**Assignment A**
Render this sentence from the news article on the mask mandate repeal into Spanish: "The state will now lift its mask rules at 11:59 p.m. March 11."
**Assignment B**
Name every person mentioned in the news article on the mask mandate repeal.
**Assignment C**
Write the next part of the news article on the mask mandate repeal, picking up after its final sentence.

═══ Document section

Both states announced the new date end indoor and school mask rules due to faster-than-expected declines in COVID hospitalizations.

SALEM, Ore. — The timeline to repeal Oregon's indoor mask mandate has accelerated again in response to faster-than-expected declines in COVID hospitalization rates. The state will now lift its mask rules at 11:59 p.m. March 11.

Governors Kate Brown of Oregon, Jay Inslee of Washington and Gavin Newsom of California jointly announced the repeal date for all three states Monday morning.

Oregon health officer and state epidemiologist Dr. Dean Sidelinger and Oregon Department of Education Director Colt Gill discussed the updated timeline at a press conference Monday afternoon, and Inslee held a separate press conference to discuss how the policy changes will impact Washington.

══════
═══ Data shown

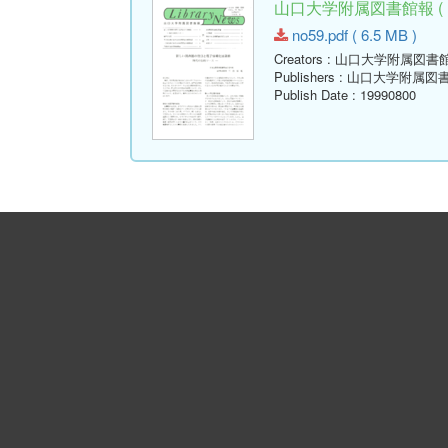
山口大学附属図書館報 ( Libr
no59.pdf ( 6.5 MB )
Creators
: 山口大学附属図書
Publishers
: 山口大学附属図
Publish Date
: 19990800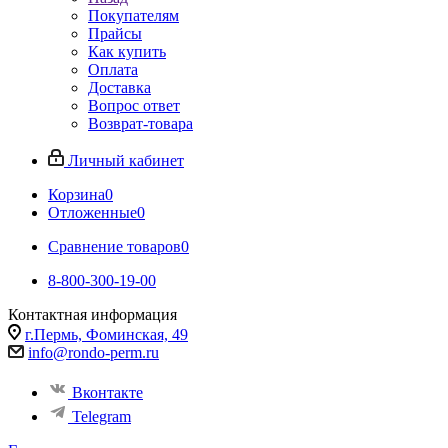
Покупателям
Прайсы
Как купить
Оплата
Доставка
Вопрос ответ
Возврат-товара
Личный кабинет
Корзина
0
Отложенные
0
Сравнение товаров
0
8-800-300-19-00
Контактная информация
г.Пермь, Фоминская, 49
info@rondo-perm.ru
Вконтакте
Telegram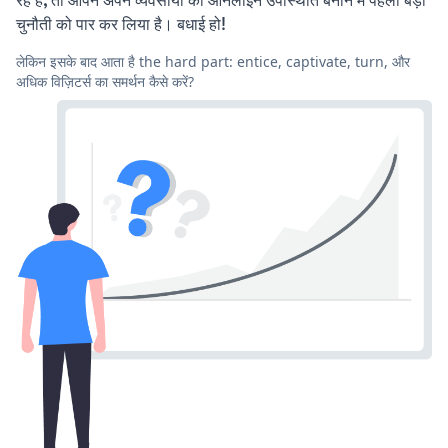
चुनौती को पार कर लिया है। बधाई हो!
लेकिन इसके बाद आता है the hard part: entice, captivate, turn, और
अधिक विज़िटर्स का समर्थन कैसे करें?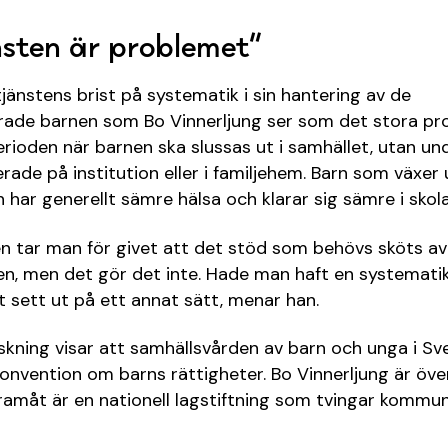
nsten är problemet”
tjänstens brist på systematik i sin hantering av de
rade barnen som Bo Vinnerljung ser som det stora pr
perioden när barnen ska slussas ut i samhället, utan un
rade på institution eller i familjehem. Barn som växer 
on har generellt sämre hälsa och klarar sig sämre i skola
en tar man för givet att det stöd som behövs sköts av
n, men det gör det inte. Hade man haft en systematik
t sett ut på ett annat sätt, menar han.
skning visar att samhällsvården av barn och unga i Sve
nkonvention om barns rättigheter. Bo Vinnerljung är öv
amåt är en nationell lagstiftning som tvingar kommun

══════

**Response A**
El estado levantará ahora sus normas sobre mascarillas a las 11:59 p. m. del 11 de marzo.

**Response B**
- Kate Brown
- Jay Inslee
- Gavin Newsom
- Dean Sidelinger
- Colt Gill

**Response C**
Watch the full press conference from Sidelinger and Gill:

California lifted its mask rule for vaccinated people in indoor public spaces earlier this month, but it has continued to require masks for unvaccinated people indoors and universal masking in schools. Oregon and Washington have both maintained universal masking in schools and indoors.

California's indoor mask requirement for unvaccinated people will end on March 1. Oregon and Washington will end their indoor mandates for everyone — and all three states will drop their school masking rules — at the end of the day on Friday, March 11.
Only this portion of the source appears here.